Monday, Oct. 08, 1979

A Tale of Pot and Politics

When the cops came they found the judge had planted evidence

As any follower of police fiction knows well, it does not always pay to call the cops. Paul N. Halvonik, 40, a California Courts of Appeal justice, and his lawyer wife Deborah, 37, apparently do not read police fiction. Returning to their home in Oakland Hills early one evening, Mrs. Halvonik found that a burglar had stolen $1,450 worth of television and video-tape equipment. She called the cops. The Oakland P.D., in the person of Patrolman Monte Beers, responded in short order. While checking out the perpetrator's point of entry, Officer Beers later reported, he spotted some long-leafed plants growing in redwood boxes on the balcony in the rear of the house. They were not zinnias. To Officer Beers' trained eye they looked like Cannabis saliva, a.k.a. marijuana.

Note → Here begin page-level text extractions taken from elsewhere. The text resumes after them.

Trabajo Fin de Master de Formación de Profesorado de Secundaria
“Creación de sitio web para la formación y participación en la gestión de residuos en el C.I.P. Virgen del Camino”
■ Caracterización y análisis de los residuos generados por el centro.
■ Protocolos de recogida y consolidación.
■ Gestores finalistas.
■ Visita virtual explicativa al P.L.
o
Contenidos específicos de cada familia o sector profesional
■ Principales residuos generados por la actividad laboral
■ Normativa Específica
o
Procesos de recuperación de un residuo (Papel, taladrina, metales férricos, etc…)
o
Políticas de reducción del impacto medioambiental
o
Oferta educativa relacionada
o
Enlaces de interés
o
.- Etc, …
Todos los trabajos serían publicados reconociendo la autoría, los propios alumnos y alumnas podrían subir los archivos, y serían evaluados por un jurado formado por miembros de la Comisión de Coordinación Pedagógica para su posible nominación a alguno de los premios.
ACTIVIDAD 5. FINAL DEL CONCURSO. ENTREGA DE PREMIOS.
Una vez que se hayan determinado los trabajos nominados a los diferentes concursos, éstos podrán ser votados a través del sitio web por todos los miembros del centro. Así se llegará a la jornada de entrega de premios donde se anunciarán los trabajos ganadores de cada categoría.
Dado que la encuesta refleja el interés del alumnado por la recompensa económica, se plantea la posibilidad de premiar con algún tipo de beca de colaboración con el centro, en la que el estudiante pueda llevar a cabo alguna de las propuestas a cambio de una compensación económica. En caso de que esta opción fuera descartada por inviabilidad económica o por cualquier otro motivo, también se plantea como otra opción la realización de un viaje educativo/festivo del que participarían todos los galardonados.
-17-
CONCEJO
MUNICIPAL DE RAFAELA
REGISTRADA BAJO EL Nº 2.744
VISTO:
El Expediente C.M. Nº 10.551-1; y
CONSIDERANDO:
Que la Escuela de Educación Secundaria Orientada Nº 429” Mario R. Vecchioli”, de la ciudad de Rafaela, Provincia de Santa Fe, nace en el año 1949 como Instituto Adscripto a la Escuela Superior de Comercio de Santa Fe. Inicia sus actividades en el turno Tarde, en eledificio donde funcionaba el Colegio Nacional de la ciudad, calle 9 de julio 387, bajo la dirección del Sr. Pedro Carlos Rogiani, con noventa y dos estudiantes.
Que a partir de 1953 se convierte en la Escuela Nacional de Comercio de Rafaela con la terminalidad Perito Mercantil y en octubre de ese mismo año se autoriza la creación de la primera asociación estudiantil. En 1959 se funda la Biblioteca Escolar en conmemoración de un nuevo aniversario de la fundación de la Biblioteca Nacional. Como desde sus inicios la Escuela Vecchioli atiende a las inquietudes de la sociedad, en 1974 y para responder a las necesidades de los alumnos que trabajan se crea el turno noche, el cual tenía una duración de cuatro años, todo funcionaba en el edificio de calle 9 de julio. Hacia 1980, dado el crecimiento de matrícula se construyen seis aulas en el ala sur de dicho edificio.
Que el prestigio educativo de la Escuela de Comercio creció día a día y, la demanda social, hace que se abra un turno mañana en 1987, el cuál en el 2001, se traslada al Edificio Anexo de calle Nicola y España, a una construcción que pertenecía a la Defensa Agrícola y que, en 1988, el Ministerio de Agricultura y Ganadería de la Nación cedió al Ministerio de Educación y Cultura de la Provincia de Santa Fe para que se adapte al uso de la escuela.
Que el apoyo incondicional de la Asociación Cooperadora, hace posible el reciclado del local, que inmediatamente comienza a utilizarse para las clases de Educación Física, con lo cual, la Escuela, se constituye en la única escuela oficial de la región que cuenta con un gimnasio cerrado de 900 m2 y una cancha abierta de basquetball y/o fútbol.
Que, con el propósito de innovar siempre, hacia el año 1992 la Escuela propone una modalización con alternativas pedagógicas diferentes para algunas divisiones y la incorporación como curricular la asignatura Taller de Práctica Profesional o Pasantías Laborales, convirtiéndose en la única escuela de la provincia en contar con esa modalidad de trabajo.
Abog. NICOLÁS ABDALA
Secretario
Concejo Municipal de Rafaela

Two days later, a pair of Oakland P.D. vice-squad officers parked around the corner from the Halvoniks' house and deployed a Bushnell Spacemaster, a telescope with a zoom lens that can magnify up to 45 times beyond the capability of the naked eye. Sure enough, the plants on the balcony were pot. A few hours later, armed with a search warrant, the seeing-eye detectives returned and counted 323 marijuana plants growing around the house. Inside, they found two lids of smokable grass and almost half an ounce of cocaine.

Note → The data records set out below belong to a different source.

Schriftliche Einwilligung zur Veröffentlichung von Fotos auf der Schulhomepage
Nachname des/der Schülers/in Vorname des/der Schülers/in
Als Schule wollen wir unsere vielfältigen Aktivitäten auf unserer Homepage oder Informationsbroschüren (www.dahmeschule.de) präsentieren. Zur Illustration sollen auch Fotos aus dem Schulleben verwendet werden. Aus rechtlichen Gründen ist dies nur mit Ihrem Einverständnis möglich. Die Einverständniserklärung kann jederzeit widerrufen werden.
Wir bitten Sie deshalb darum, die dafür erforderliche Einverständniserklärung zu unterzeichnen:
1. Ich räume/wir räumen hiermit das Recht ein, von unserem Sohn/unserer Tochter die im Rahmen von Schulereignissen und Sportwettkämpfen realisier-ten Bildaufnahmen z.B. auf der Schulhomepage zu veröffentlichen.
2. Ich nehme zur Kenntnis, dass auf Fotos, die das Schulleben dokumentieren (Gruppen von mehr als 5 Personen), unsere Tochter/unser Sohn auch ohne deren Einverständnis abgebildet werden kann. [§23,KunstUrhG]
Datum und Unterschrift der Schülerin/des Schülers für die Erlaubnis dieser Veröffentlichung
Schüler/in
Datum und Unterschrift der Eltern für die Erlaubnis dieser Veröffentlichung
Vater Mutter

The couple were charged with cultivation of marijuana, a felony, and with possession, a misdemeanor. Because the coke was discovered in her desk, Mrs. Halvonik was also charged with possession of cocaine, a felony. Since Halvonik is a judge and his wife a lawyer, they were spared the humiliation of booking, fingerprinting and mug-shooting; free without bail on their own recognizance, they face trial.

Paul Halvonik, who had a respected record as an American Civil Liberties Union counsel before his judicial appointment, is a longtime friend and former aide to Governor Edmund G. Brown Jr., who named him to the bench in 1978. Previously he had been California's first state public defender and a state deputy attorney general. Fellow jurists who know his work have nothing but praise for him. Says San Francisco County Superior Court Judge Harry W. Low, until recently president of the California Judges' Association: "He's got an excellent legal mind and a good sense of being able to relate to people." Adds Lawyer James J. Brosnahan, an ex-president of the San Francisco Bar Association: "His opinions showed a sensitivity for civil liberties and a deep knowledge of constitutional law. He was a young man with a bright future." Obviously, whatever the outcome of the case against him, Halvonik's public career may be ruined (though the publicity might not harm his future as a private advocate in California).

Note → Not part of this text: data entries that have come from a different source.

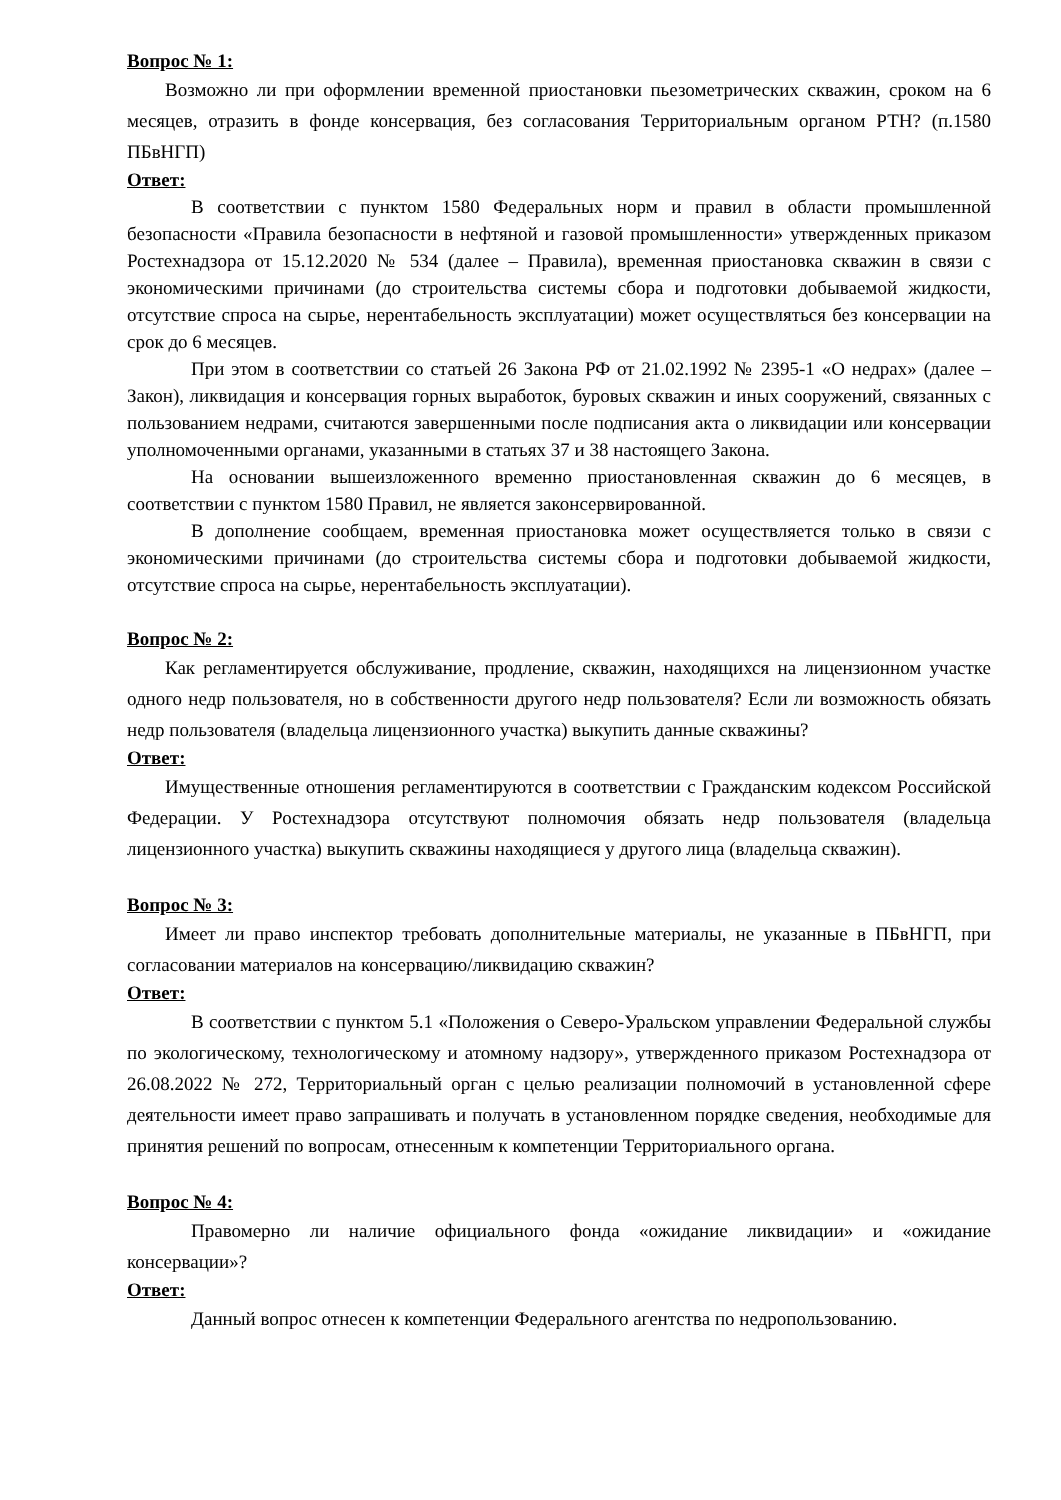Вопрос № 1:
Возможно ли при оформлении временной приостановки пьезометрических скважин, сроком на 6 месяцев, отразить в фонде консервация, без согласования Территориальным органом РТН? (п.1580 ПБвНГП)
Ответ:
В соответствии с пунктом 1580 Федеральных норм и правил в области промышленной безопасности «Правила безопасности в нефтяной и газовой промышленности» утвержденных приказом Ростехнадзора от 15.12.2020 № 534 (далее – Правила), временная приостановка скважин в связи с экономическими причинами (до строительства системы сбора и подготовки добываемой жидкости, отсутствие спроса на сырье, нерентабельность эксплуатации) может осуществляться без консервации на срок до 6 месяцев.
При этом в соответствии со статьей 26 Закона РФ от 21.02.1992 № 2395-1 «О недрах» (далее – Закон), ликвидация и консервация горных выработок, буровых скважин и иных сооружений, связанных с пользованием недрами, считаются завершенными после подписания акта о ликвидации или консервации уполномоченными органами, указанными в статьях 37 и 38 настоящего Закона.
На основании вышеизложенного временно приостановленная скважин до 6 месяцев, в соответствии с пунктом 1580 Правил, не является законсервированной.
В дополнение сообщаем, временная приостановка может осуществляется только в связи с экономическими причинами (до строительства системы сбора и подготовки добываемой жидкости, отсутствие спроса на сырье, нерентабельность эксплуатации).
Вопрос № 2:
Как регламентируется обслуживание, продление, скважин, находящихся на лицензионном участке одного недр пользователя, но в собственности другого недр пользователя? Если ли возможность обязать недр пользователя (владельца лицензионного участка) выкупить данные скважины?
Ответ:
Имущественные отношения регламентируются в соответствии с Гражданским кодексом Российской Федерации. У Ростехнадзора отсутствуют полномочия обязать недр пользователя (владельца лицензионного участка) выкупить скважины находящиеся у другого лица (владельца скважин).
Вопрос № 3:
Имеет ли право инспектор требовать дополнительные материалы, не указанные в ПБвНГП, при согласовании материалов на консервацию/ликвидацию скважин?
Ответ:
В соответствии с пунктом 5.1 «Положения о Северо-Уральском управлении Федеральной службы по экологическому, технологическому и атомному надзору», утвержденного приказом Ростехнадзора от 26.08.2022 № 272, Территориальный орган с целью реализации полномочий в установленной сфере деятельности имеет право запрашивать и получать в установленном порядке сведения, необходимые для принятия решений по вопросам, отнесенным к компетенции Территориального органа.
Вопрос № 4:
Правомерно ли наличие официального фонда «ожидание ликвидации» и «ожидание консервации»?
Ответ:
Данный вопрос отнесен к компетенции Федерального агентства по недропользованию.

The incident could not have occurred at a more unfortunate time. The California Supreme Court, long regarded as one of the best state courts in the nation, is in the midst of a long-drawn, harrowing investigation involving charges that it allowed political considerations to influence the timing of important decisions. Moreover, the Oakland scandal inevitably raised questions about the quality of the Governor's judicial appointments. One Brown nominee for an appellate court vacancy had to withdraw after the Sacramento Union revealed that he had written a string of rubber checks and had several times been accused of malpractice. Last week Brown appointed an avowed homosexual to the Los Angeles County Superior Court, exposing the Governor, a potential Democratic presidential candidate, to further criticism. And for all his impressive legal credentials, even Halvonik was not everyone's idea of an appellate judge. A jazz player who moved his piano into his Sacramento office in 1975, when he worked for the Governor, Halvonik, who sports a Pancho Villa mustache, had once before been caught with a marijuana cigarette, but on that occasion the charge was dropped.

This time around the Halvonik case will probably wind up as a scriptwriter might have composed it. One day after his arrest, by pure coincidence, the California Supreme Court let stand a San Diego appellate court's ruling that police use of such devices as the Bushnell Spacemaster to gather evidence is unconstitutional, an Orwellian breach of a citizen's right to privacy. Thus Halvonik and his wife could be acquitted, leaving him free either to stay on the bench or to return to private practice and defend exactly the kind of case in which he is now so messily involved.